It has become increasingly clear that supply chains have become a prominent vector for cyber-attacks. These attacks are becoming increasingly common, not to mention costly for both the companies and the economies in which they occur. Are things set to get worse?
The most recent spate of supply chain attacks started gaining attention in 2020 with the SolarWinds attack, which many consider one of the most damaging attacks in recent times. With SolarWinds having over 300,000 customers, including the US federal government and most of the Fortune 500 companies, the significance of this attack cannot be overstated. In May of last year, a ransomware attack on the IT systems controlling the Colonial Pipeline created a stir when it forced the company to suspend all pipeline operations to contain the threat. Adding to the stew, researchers have discovered nearly half of the open-source libraries in the Python Package Index (a critical link in the global software supply chain) are riddled with “software weaknesses that may lead to concrete software vulnerabilities.” Supply chains are clearly vulnerable.
While many of these attacks have focused on software vulnerabilities, potentially a more powerful, harder to detect, and more pernicious attack vector is in the hardware supply chain for the IT products themselves - an issue that is not as widely discussed as it should be. These recent attacks have exposed many of the fragile systems that currently run our world, bringing new attention to whether nations have sovereign resilience built into their country’s critical technology infrastructure. The stark reality is that most countries don’t.

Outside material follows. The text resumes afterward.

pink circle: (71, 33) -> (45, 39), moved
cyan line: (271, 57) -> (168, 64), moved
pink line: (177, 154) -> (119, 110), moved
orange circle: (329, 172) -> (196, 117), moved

Virtually every country today relies on opaquely made, foreign-manufactured chips and hardware sub-assemblies, most often built in China.
A Trend Toward Sovereign Resilience
These dependencies, which have become unavoidable, are starting to raise concerns among policymakers. In a recent talk at the Global Emerging Technology Summit, the US Secretary of Commerce, Gina Raimondo lamented that zero percent of leading-edge chips are made in America right now. She called it a national security risk. Similar concerns erupted last month after an announcement that Chinese-owned Nexperia was acquiring the Newport Wafer Fab, the largest chip producer in the United Kingdom. Concerns over the sale caused Prime Minister Boris Johnson to order a security review of the deal, signaling that the UK government might block the sale.
In all of this, new trends are emerging that appear poised to take prominence in the effort to secure the IT supply lines of the world. The first is the rise in concerns over sovereign resilience, as demonstrated by the examples mentioned above. This trend is further underlined by an executive order by President Biden earlier this year that directed a broad review of critical supply chains. The goal of the study, it was said, was to produce a long-term plan to address supply chain problems. Likewise, Australia has been moving in this direction for the last few years, launching its Defense Industrial Capability Plan. This plan provides grants to ensure Australia’s defense industry has the “capability, posture, and resilience” to meet Australia’s defense needs over the next decade. Sovereign resilience is becoming a subject of intense focus for national governments.
The Problem with “Zero Trust” as a Strategy
An emerging security strategy, now gaining widespread acceptance, is that of “Zero Trust.” Microsoft recently revealed that in a survey of 1,200 security decision-makers, a full 96% of them consider Zero Trust to be critical to their organization. What’s more, the Biden Administration has ordered all US agencies to move to a Zero Trust security model by mid-November. Zero Trust has quickly become a clear path forward.
The Zero Trust concept acknowledges what our company, SoftIron, has recognized as a founding principle: reliance on trust as a foundation for security is a fundamental vulnerability. The popular concept of Zero Trust is network-based, pertaining to the question of who and what can be trusted within the firewall. It does not, however, apply the same question to the hardware that the network itself runs on. What good is a Zero Trust architecture if employed on hardware that is implicitly “trusted” not to be compromised?
Zero Trust, Resilience, and IT Manufacturing - Putting the Pieces Together
This question brings us back to the manufacturing issue and sovereign resilience. SoftIron’s “Edge Manufacturing,” combines open-source technologies with local manufacturing to enable a new model for competitive domestic IT manufacturing. This approach enables us to produce a truly Zero Trust hardware offering by allowing customers to audit the hardware, software, and manufacturing of our products at a component and source-code level before installing them operationally. Most IT consumers aren’t aware (because, frankly, they don’t think to ask) that virtually no other vendor will allow customers to audit source code. So much for Zero Trust.
The bottom line is that sovereign resilience can only be reliably achieved by building on Zero Trust principles that extend to the hardware level. While the current paradigm has relied heavily on cheaply produced Chinese components, countries can establish locally sourced technology supply chains that are both performant and competitive. Many technology manufacturing vendors are starting to talk in the right direction, but it is up to procurement experts to turn up the heat. This begins by applying Zero Trust principles to hardware acquisition processes and asking the right questions about component sourcing from the outset.
In the end, however, remember that it’s not the source that matters, but what is in the box. The goal is always to install clean, effective hardware into your racks – not to boast about where your hardware was (or wasn’t) made. To get there, trust ultimately needs to be replaced with transparency and auditability.